Emergent Abilities of Large Language Models
Jason Wei, Yi Tay, Rishi Bommasani, Colin Raffel, Barret Zoph, Sebastian Borgeaud, Dani Yogatama, Maarten Bosma, Denny Zhou, Donald Metzler, Ed H. Chi, Tatsunori Hashimoto, Oriol Vinyals, Percy Liang, Jeff Dean, William Fedus
They use the following definition, "Emergence is when quantitative changes in a system result in qualitative changes in behavior," citing Phil Anderson's classic "More is Different" article. [Even though the article does not contain the word emergence].
In this paper, we will consider a focused definition of emergent abilities of large language models:
An ability is emergent if it is not present in smaller models but is present in larger models.
How does one define the "size" or "scale" of a model? Wei et al., note that "Today’s language models have been scaled primarily along three factors: amount of computation, number of model parameters, and training dataset size."
The essence of the analysis in the paper is summarised as follows.
We first discuss emergent abilities in the prompting paradigm, as popularized by GPT-3 (Brown et al., 2020). In prompting, a pre-trained language model is given a prompt (e.g. a natural language instruction) of a task and completes the response without any further training or gradient updates to its parameters.

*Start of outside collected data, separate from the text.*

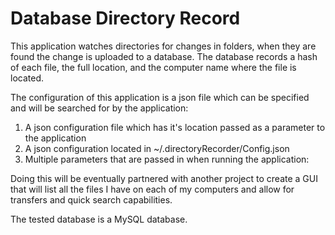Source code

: # Database Directory Record

This application watches directories for changes in folders, when they are found the change is uploaded to
a database. The database records a hash of each file, the full location, and 
the computer name where the file is located.

The configuration of this application is a json file which can be specified and will be searched for by the application:
 1. A json configuration file which has it's location passed as a parameter to the application
 2. A json configuration located in ~/.directoryRecorder/Config.json
 3. Multiple parameters that are passed in when running the application: 

Doing this will be eventually partnered with another project to create a GUI that will list all the
files I have on each of my computers and allow for transfers and quick search capabilities.

The tested database is a MySQL database.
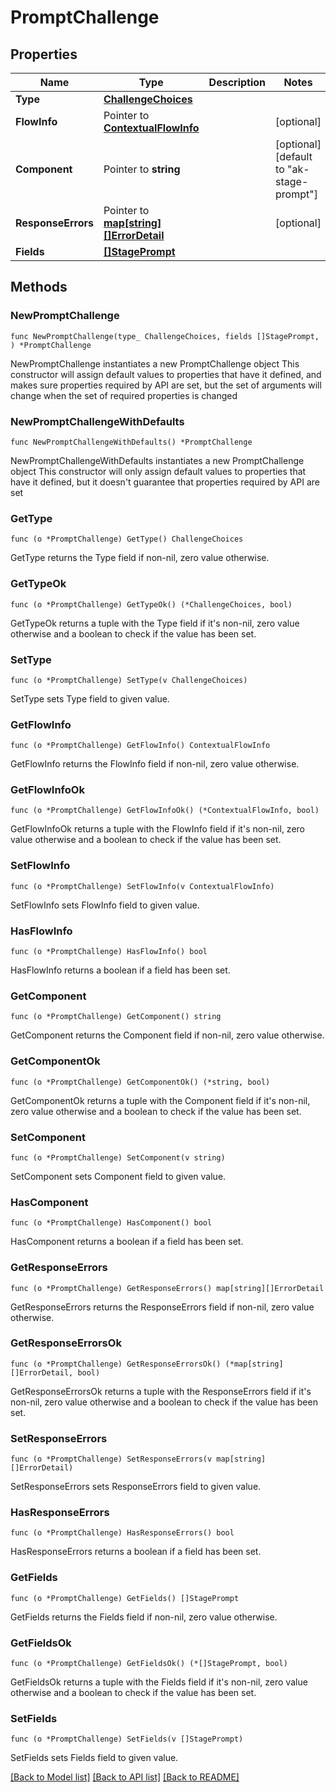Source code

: # PromptChallenge

## Properties

Name | Type | Description | Notes
------------ | ------------- | ------------- | -------------
**Type** | [**ChallengeChoices**](ChallengeChoices.md) |  | 
**FlowInfo** | Pointer to [**ContextualFlowInfo**](ContextualFlowInfo.md) |  | [optional] 
**Component** | Pointer to **string** |  | [optional] [default to "ak-stage-prompt"]
**ResponseErrors** | Pointer to [**map[string][]ErrorDetail**](array.md) |  | [optional] 
**Fields** | [**[]StagePrompt**](StagePrompt.md) |  | 

## Methods

### NewPromptChallenge

`func NewPromptChallenge(type_ ChallengeChoices, fields []StagePrompt, ) *PromptChallenge`

NewPromptChallenge instantiates a new PromptChallenge object
This constructor will assign default values to properties that have it defined,
and makes sure properties required by API are set, but the set of arguments
will change when the set of required properties is changed

### NewPromptChallengeWithDefaults

`func NewPromptChallengeWithDefaults() *PromptChallenge`

NewPromptChallengeWithDefaults instantiates a new PromptChallenge object
This constructor will only assign default values to properties that have it defined,
but it doesn't guarantee that properties required by API are set

### GetType

`func (o *PromptChallenge) GetType() ChallengeChoices`

GetType returns the Type field if non-nil, zero value otherwise.

### GetTypeOk

`func (o *PromptChallenge) GetTypeOk() (*ChallengeChoices, bool)`

GetTypeOk returns a tuple with the Type field if it's non-nil, zero value otherwise
and a boolean to check if the value has been set.

### SetType

`func (o *PromptChallenge) SetType(v ChallengeChoices)`

SetType sets Type field to given value.


### GetFlowInfo

`func (o *PromptChallenge) GetFlowInfo() ContextualFlowInfo`

GetFlowInfo returns the FlowInfo field if non-nil, zero value otherwise.

### GetFlowInfoOk

`func (o *PromptChallenge) GetFlowInfoOk() (*ContextualFlowInfo, bool)`

GetFlowInfoOk returns a tuple with the FlowInfo field if it's non-nil, zero value otherwise
and a boolean to check if the value has been set.

### SetFlowInfo

`func (o *PromptChallenge) SetFlowInfo(v ContextualFlowInfo)`

SetFlowInfo sets FlowInfo field to given value.

### HasFlowInfo

`func (o *PromptChallenge) HasFlowInfo() bool`

HasFlowInfo returns a boolean if a field has been set.

### GetComponent

`func (o *PromptChallenge) GetComponent() string`

GetComponent returns the Component field if non-nil, zero value otherwise.

### GetComponentOk

`func (o *PromptChallenge) GetComponentOk() (*string, bool)`

GetComponentOk returns a tuple with the Component field if it's non-nil, zero value otherwise
and a boolean to check if the value has been set.

### SetComponent

`func (o *PromptChallenge) SetComponent(v string)`

SetComponent sets Component field to given value.

### HasComponent

`func (o *PromptChallenge) HasComponent() bool`

HasComponent returns a boolean if a field has been set.

### GetResponseErrors

`func (o *PromptChallenge) GetResponseErrors() map[string][]ErrorDetail`

GetResponseErrors returns the ResponseErrors field if non-nil, zero value otherwise.

### GetResponseErrorsOk

`func (o *PromptChallenge) GetResponseErrorsOk() (*map[string][]ErrorDetail, bool)`

GetResponseErrorsOk returns a tuple with the ResponseErrors field if it's non-nil, zero value otherwise
and a boolean to check if the value has been set.

### SetResponseErrors

`func (o *PromptChallenge) SetResponseErrors(v map[string][]ErrorDetail)`

SetResponseErrors sets ResponseErrors field to given value.

### HasResponseErrors

`func (o *PromptChallenge) HasResponseErrors() bool`

HasResponseErrors returns a boolean if a field has been set.

### GetFields

`func (o *PromptChallenge) GetFields() []StagePrompt`

GetFields returns the Fields field if non-nil, zero value otherwise.

### GetFieldsOk

`func (o *PromptChallenge) GetFieldsOk() (*[]StagePrompt, bool)`

GetFieldsOk returns a tuple with the Fields field if it's non-nil, zero value otherwise
and a boolean to check if the value has been set.

### SetFields

`func (o *PromptChallenge) SetFields(v []StagePrompt)`

SetFields sets Fields field to given value.



[[Back to Model list]](../README.md#documentation-for-models) [[Back to API list]](../README.md#documentation-for-api-endpoints) [[Back to README]](../README.md)


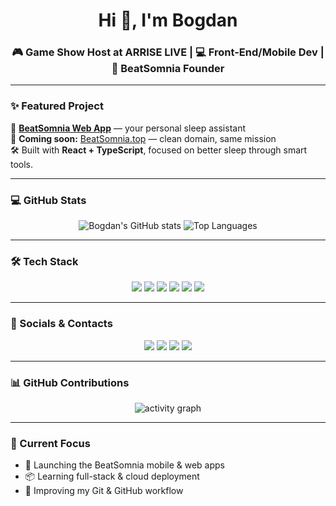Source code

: <h1 align="center">Hi 👋, I'm Bogdan</h1>
<h3 align="center">🎮 Game Show Host at ARRISE LIVE | 💻 Front-End/Mobile Dev | 🌙 BeatSomnia Founder</h3>

---

### ✨ Featured Project

🌙 [**BeatSomnia Web App**]( https://elegant-genie-4c21e7.netlify.app ) — your personal sleep assistant  
🔗 **Coming soon:** [BeatSomnia.top](https://beatsomnia.top) — clean domain, same mission  
🛠 Built with **React + TypeScript**, focused on better sleep through smart tools.

---

### 💻 GitHub Stats

<p align="center">
  <img src="https://github-readme-stats.vercel.app/api?username=MarioBogdan11&show_icons=true&theme=radical" alt="Bogdan's GitHub stats"/>
  <img src="https://github-readme-stats.vercel.app/api/top-langs/?username=MarioBogdan11&layout=compact&theme=radical" alt="Top Languages"/>
</p>

---

### 🛠️ Tech Stack

<p align="center">
  <img src="https://img.shields.io/badge/JavaScript-F7DF1E?style=flat&logo=javascript&logoColor=black" />
  <img src="https://img.shields.io/badge/TypeScript-3178C6?style=flat&logo=typescript&logoColor=white" />
  <img src="https://img.shields.io/badge/React_Native-20232A?style=flat&logo=react&logoColor=61DAFB" />
  <img src="https://img.shields.io/badge/HTML5-E34F26?style=flat&logo=html5&logoColor=white" />
  <img src="https://img.shields.io/badge/CSS3-1572B6?style=flat&logo=css3&logoColor=white" />
  <img src="https://img.shields.io/badge/Python-3776AB?style=flat&logo=python&logoColor=white" />
</p>

---

### 📱 Socials & Contacts

<p align="center">
  <a href="https://youtube.com/@berberitzacrazy2623" target="_blank"><img src="https://img.shields.io/badge/YouTube-FF0000?style=for-the-badge&logo=youtube&logoColor=white" /></a>
  <a href="https://instagram.com/bogdan_mario_" target="_blank"><img src="https://img.shields.io/badge/Instagram-E4405F?style=for-the-badge&logo=instagram&logoColor=white" /></a>
  <a href="mailto:bogdanmariogg11@gmail.com"><img src="https://img.shields.io/badge/Gmail-D14836?style=for-the-badge&logo=gmail&logoColor=white" /></a>
  <a href="https://www.linkedin.com/in/ionita-bogdan-045835332/" target="_blank"><img src="https://img.shields.io/badge/LinkedIn-0A66C2?style=for-the-badge&logo=linkedin&logoColor=white" /></a>
</p>

---

### 📊 GitHub Contributions

<p align="center">
  <img src="https://github-readme-activity-graph.vercel.app/graph?username=MarioBogdan11&theme=react-dark" alt="activity graph"/>
</p>

---

### 🎯 Current Focus
- 🚀 Launching the BeatSomnia mobile & web apps
- 📦 Learning full-stack & cloud deployment
- 🔄 Improving my Git & GitHub workflow
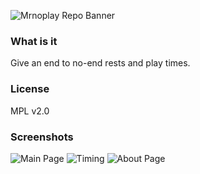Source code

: 
![Mrnoplay Repo Banner](https://i.loli.net/2020/01/17/MgyzH1qCa3QwVZ6.png)

### What is it

Give an end to no-end rests and play times.

### License

MPL v2.0

### Screenshots

![Main Page](https://i.loli.net/2020/01/21/lwLJazVGIjDPQ7u.png)
![Timing](https://i.loli.net/2020/01/21/fi8LlSZXHrYCngI.png)
![About Page](https://i.loli.net/2020/01/21/kqWcedJQ2ZhAP9y.png)

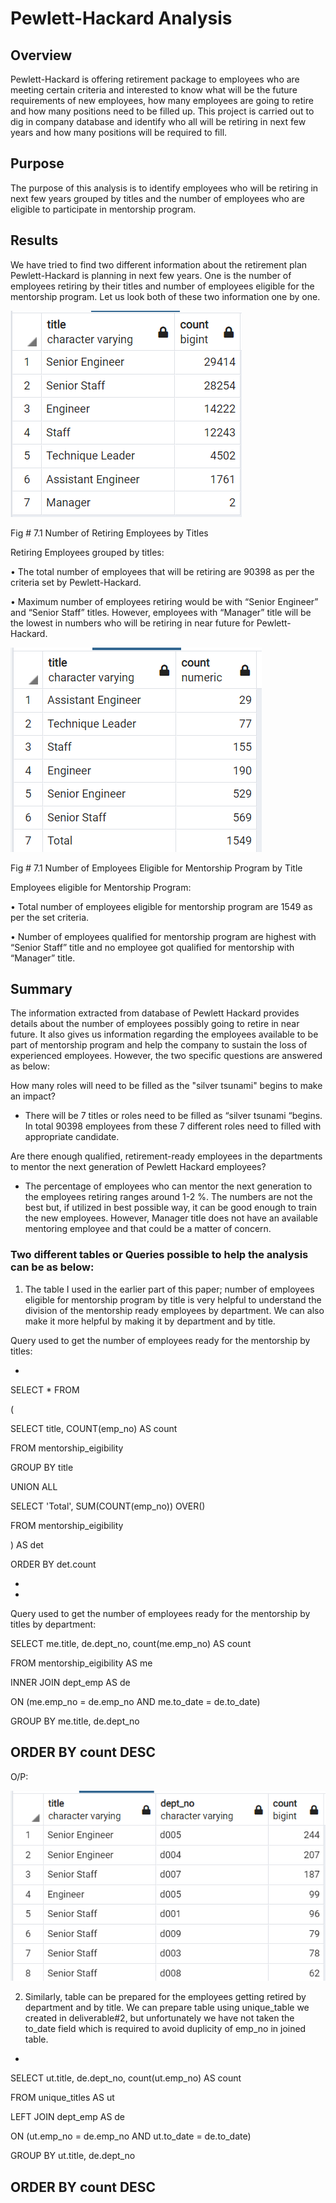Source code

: # Pewlett-Hackard Analysis

## Overview 
Pewlett-Hackard is offering retirement package to employees who are meeting certain criteria and interested to know what will be the future requirements of new employees, how many employees are going to retire and how many positions need to be filled up. This project is carried out to dig in company database and identify who all will be retiring in next few years and how many positions will be required to fill.
## Purpose
The purpose of this analysis is to identify employees who will be retiring in next few years grouped by titles and the number of employees who are eligible to participate in mentorship program. 

## Results

We have tried to find two different information about the retirement plan Pewlett-Hackard is planning in next few years. One is the number of employees retiring by their titles and number of employees eligible for the mentorship program. Let us look both of these two information one by one.

![](SS/ME_SS2.png)
 
Fig # 7.1 Number of Retiring Employees by Titles

Retiring Employees grouped by titles:

•	The total number of employees that will be retiring are 90398 as per the criteria set by Pewlett-Hackard.

•	Maximum number of employees retiring would be with “Senior Engineer” and “Senior Staff” titles. However, employees with “Manager” title will be the lowest in numbers who will be retiring in near future for Pewlett-Hackard.

![](SS/ME_SS1.png)

Fig # 7.1 Number of Employees Eligible for Mentorship Program by Title

Employees eligible for Mentorship Program:

•	Total number of employees eligible for mentorship program are 1549 as per the set criteria.

•	Number of employees qualified for mentorship program are highest with “Senior Staff” title and no employee got qualified for mentorship with “Manager” title. 

## Summary
The information extracted from database of Pewlett Hackard provides details about the number of employees possibly going to retire in near future. It also gives us information regarding the employees available to be part of mentorship program and help the company to sustain the loss of experienced employees. However, the two specific questions are answered as below:

How many roles will need to be filled as the "silver tsunami" begins to make an impact?

-	There will be 7 titles or roles need to be filled as “silver tsunami “begins. In total 90398 employees from these 7 different roles need to filled with appropriate candidate. 

Are there enough qualified, retirement-ready employees in the departments to mentor the next generation of Pewlett Hackard employees?

-	The percentage of employees who can mentor the next generation to the employees retiring ranges around 1-2 %. The numbers are not the best but, if utilized in best possible way, it can be good enough to train the new employees. However, Manager title does not have an available mentoring employee and that could be a matter of concern. 

### Two different tables or Queries possible to help the analysis can be as below:

1.	The table I used in the earlier part of this paper; number of employees eligible for mentorship program by title is very helpful to understand the division of the mentorship ready employees by department. We can also make it more helpful by making it by department and by title. 

Query used to get the number of employees ready for the mentorship by titles:

-
 
SELECT * FROM 

(

SELECT title, COUNT(emp_no) AS count  

FROM mentorship_eigibility

GROUP BY title 

UNION ALL

SELECT 'Total', SUM(COUNT(emp_no))  OVER() 

FROM mentorship_eigibility

) AS det

ORDER BY det.count

-

-
Query used to get the number of employees ready for the mentorship by titles by department:

SELECT me.title, de.dept_no, count(me.emp_no) AS count

FROM mentorship_eigibility AS me

INNER JOIN dept_emp AS de

ON (me.emp_no = de.emp_no AND me.to_date = de.to_date)

GROUP BY me.title, de.dept_no

ORDER BY count DESC
-


O/P:

![](SS/ME_SS3.png)
 

2.	Similarly, table can be prepared for the employees getting retired by department and by title. 
We can prepare table using unique_table we created in deliverable#2, but unfortunately we have not taken the to_date field which is required to avoid duplicity of emp_no in joined table. 

-

SELECT ut.title, de.dept_no, count(ut.emp_no) AS count

FROM unique_titles AS ut 

LEFT JOIN dept_emp AS de

ON (ut.emp_no = de.emp_no  AND ut.to_date = de.to_date)

GROUP BY ut.title, de.dept_no

ORDER BY count DESC
-


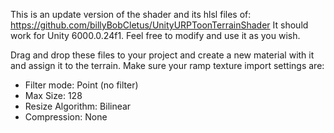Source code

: This is an update version of the shader and its hlsl files of: https://github.com/billyBobCletus/UnityURPToonTerrainShader
It should work for Unity 6000.0.24f1.
Feel free to modify and use it as you wish.

Drag and drop these files to your project and create a new material with it and assign it to the terrain.
Make sure your ramp texture import settings are:

- Filter mode: Point (no filter)
- Max Size: 128
- Resize Algorithm: Bilinear
- Compression: None
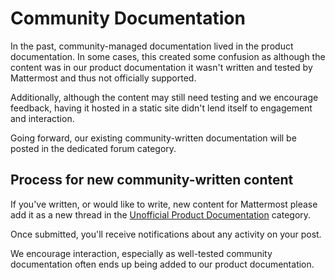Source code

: # Community Documentation

In the past, community-managed documentation lived in the product documentation. In some cases, this created some confusion as although the content was in our product documentation it wasn't written and tested by Mattermost and thus not officially supported.

Additionally, although the content may still need testing and we encourage feedback, having it hosted in a static site didn't lend itself to engagement and interaction.

Going forward, our existing community-written documentation will be posted in the dedicated forum category.

## Process for new community-written content

If you've written, or would like to write, new content for Mattermost please add it as a new thread in the [Unofficial Product Documentation](https://forum.mattermost.org/c/docs/37) category.

Once submitted, you'll receive notifications about any activity on your post.

We encourage interaction, especially as well-tested community documentation often ends up being added to our product documentation.
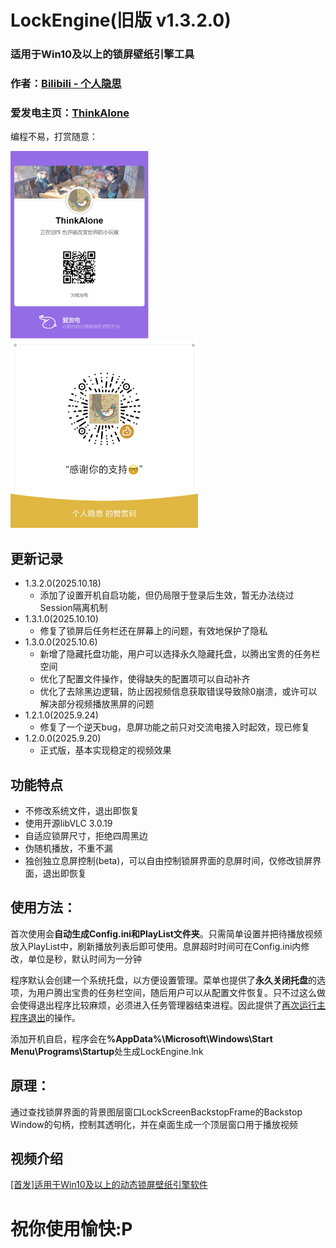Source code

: # LockEngine(旧版 v1.3.2.0)
### 适用于Win10及以上的锁屏壁纸引擎工具
### 作者：[Bilibili - 个人隐思](https://space.bilibili.com/1081364881 "来我主页玩玩ヾ(^∀^)ﾉ")
### 爱发电主页：[ThinkAlone](https://afdian.com/a/X1415 "您赞助的每一分都是我前进的动力")
编程不易，打赏随意：

<img src="../images/afdian-ThinkAlone.jpg" height="300" /> <img src="../images/mm_reward.png" height="300" />
## 更新记录
- 1.3.2.0(2025.10.18)
  - 添加了设置开机自启功能，但仍局限于登录后生效，暂无办法绕过Session隔离机制
- 1.3.1.0(2025.10.10)
  - 修复了锁屏后任务栏还在屏幕上的问题，有效地保护了隐私
- 1.3.0.0(2025.10.6)
  - 新增了隐藏托盘功能，用户可以选择永久隐藏托盘，以腾出宝贵的任务栏空间
  - 优化了配置文件操作，使得缺失的配置项可以自动补齐
  - 优化了去除黑边逻辑，防止因视频信息获取错误导致除0崩溃，或许可以解决部分视频播放黑屏的问题
- 1.2.1.0(2025.9.24)
  - 修复了一个逆天bug，息屏功能之前只对交流电接入时起效，现已修复
- 1.2.0.0(2025.9.20)
  - 正式版，基本实现稳定的视频效果

## 功能特点
- 不修改系统文件，退出即恢复
- 使用开源libVLC 3.0.19
- 自适应锁屏尺寸，拒绝四周黑边
- 伪随机播放，不重不漏
- 独创独立息屏控制(beta)，可以自由控制锁屏界面的息屏时间，仅修改锁屏界面，退出即恢复

## 使用方法：
首次使用会**自动生成Config.ini和PlayList文件夹**。只需简单设置并把待播放视频放入PlayList中，刷新播放列表后即可使用。息屏超时时间可在Config.ini内修改，单位是秒，默认时间为一分钟

程序默认会创建一个系统托盘，以方便设置管理。菜单也提供了**永久关闭托盘**的选项，为用户腾出宝贵的任务栏空间，随后用户可以从配置文件恢复。只不过这么做会使得退出程序比较麻烦，必须进入任务管理器结束进程。因此提供了<ins>再次运行主程序退出</ins>的操作。

添加开机自启，程序会在<b>%AppData%\Microsoft\Windows\Start Menu\Programs\Startup</b>处生成LockEngine.lnk

## 原理：
通过查找锁屏界面的背景图层窗口LockScreenBackstopFrame的Backstop Window的句柄，控制其透明化，并在桌面生成一个顶层窗口用于播放视频

## 视频介绍
[\[首发\]适用于Win10及以上的动态锁屏壁纸引擎软件](https://www.bilibili.com/video/BV1shJQzQELF/)

# 祝你使用愉快:P
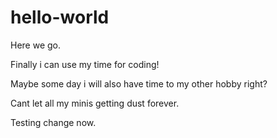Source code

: # hello-world
Here we go.


Finally i can use my time for coding!


Maybe some day i will also have time to my other hobby right?

Cant let all my minis getting dust forever.


Testing change now.
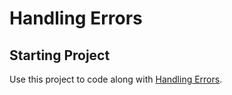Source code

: # Handling Errors

## Starting Project

Use this project to code along with [Handling Errors](https://developer.apple.com/tutorials/app-dev-training/handling-errors).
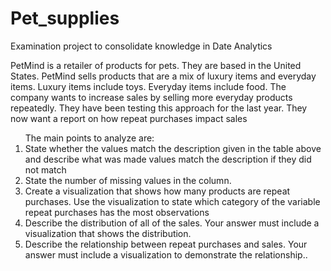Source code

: # Pet_supplies
Examination project to consolidate knowledge in Date Analytics

PetMind is a retailer of products for pets. They are based in the United States.
PetMind sells products that are a mix of luxury items and everyday items. Luxury items include
toys. Everyday items include food.
The company wants to increase sales by selling more everyday products repeatedly.
They have been testing this approach for the last year.
They now want a report on how repeat purchases impact sales


<ol> The main points to analyze are:
  <li>State whether the values match the description given in the table above and describe what was made values match the description if they did not
match</li>
  <li>State the number of missing values in the column.</li>
  <li>Create a visualization that shows how many products are repeat purchases. Use the visualization to state which category of the variable repeat purchases has the most observations</li>
  <li>Describe the distribution of all of the sales. Your answer must include a visualization that shows the distribution.</li>
  <li>Describe the relationship between repeat purchases and sales. Your answer must include a visualization to demonstrate the relationship..</li>
</ol>

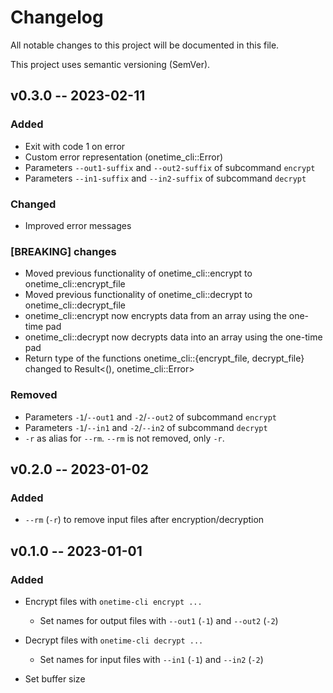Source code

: # Changelog

All notable changes to this project will be documented in this file.

This project uses semantic versioning (SemVer).


## v0.3.0 -- 2023-02-11

### Added
  - Exit with code 1 on error
  - Custom error representation (onetime_cli::Error)
  - Parameters `--out1-suffix` and `--out2-suffix` of subcommand `encrypt`
  - Parameters `--in1-suffix` and `--in2-suffix` of subcommand `decrypt`

### Changed
  - Improved error messages

### [BREAKING] changes
  - Moved previous functionality of onetime_cli::encrypt to onetime_cli::encrypt_file
  - Moved previous functionality of onetime_cli::decrypt to onetime_cli::decrypt_file
  - onetime_cli::encrypt now encrypts data from an array using the one-time pad
  - onetime_cli::decrypt now decrypts data into an array using the one-time pad
  - Return type of the functions onetime_cli::{encrypt_file, decrypt_file} changed to Result<(), onetime_cli::Error>

### Removed
  - Parameters `-1`/`--out1` and `-2`/`--out2` of subcommand `encrypt`
  - Parameters `-1`/`--in1` and `-2`/`--in2` of subcommand `decrypt`
  - `-r` as alias for `--rm`. `--rm` is not removed, only `-r`.


## v0.2.0 -- 2023-01-02

### Added
  - `--rm` (`-r`) to remove input files after encryption/decryption


## v0.1.0 -- 2023-01-01

### Added
  - Encrypt files with `onetime-cli encrypt ...`
    * Set names for output files with `--out1` (`-1`) and `--out2` (`-2`)
  - Decrypt files with `onetime-cli decrypt ...`
    * Set names for input files with `--in1` (`-1`) and `--in2` (`-2`)

  - Set buffer size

An example of a prompt is shown below
Brown et al. (2020) proposed few-shot prompting, which includes a few input-output examples in the model’s context (input) as a preamble before asking the model to perform the task for an unseen inference-time example.
The ability to perform a task via few-shot prompting is emergent when a model has random performance until a certain scale, after which performance increases to well-above random.
An example is shown in the Figure below. The horizontal axis is the number of training FLOPs for the model, a measure of model scale. The vertical axis measures the accuracy of the model to perform a task, Modular Arithmetic, for which the model was not designed, but just given two-shot prompting. The red dashed line is the performance for a random model. The purple data is for GPT-3 and the blue for LaMDA. Note how once the model scale reaches about 10^22 there is a rapid onset of ability.
Wei et al., point out that "there are currently few compelling explanations for why such abilities emerge the way that they do".
The authors have encountered some common characteristics of emergent properties. They are hard to predict or anticipate before they are observed. They are often universal, i.e., they can occur in a wide range of different systems and are not particularly sensitive to the details of the components. Even after emergent properties are observed, it is still hard to explain why they occur, even when one has a good understanding of the properties of the system at a smaller scale. Superconductivity was observed in 1911 and only explained in 1957 by the BCS theory.
On the positive side, this paper presents hope that computational science and technology are at the point where AI may produce more exciting capabilities. On the negative side, there is also the possibility of significant societal risks such as having unanticipated power to create and disseminate false information, bias, and toxicity.
Aside: One thing I found surprising is that the authors did not reference John Holland, a computer scientist, and his book, Emergence.
I thank Gerard Milburn for bringing the paper to my attention.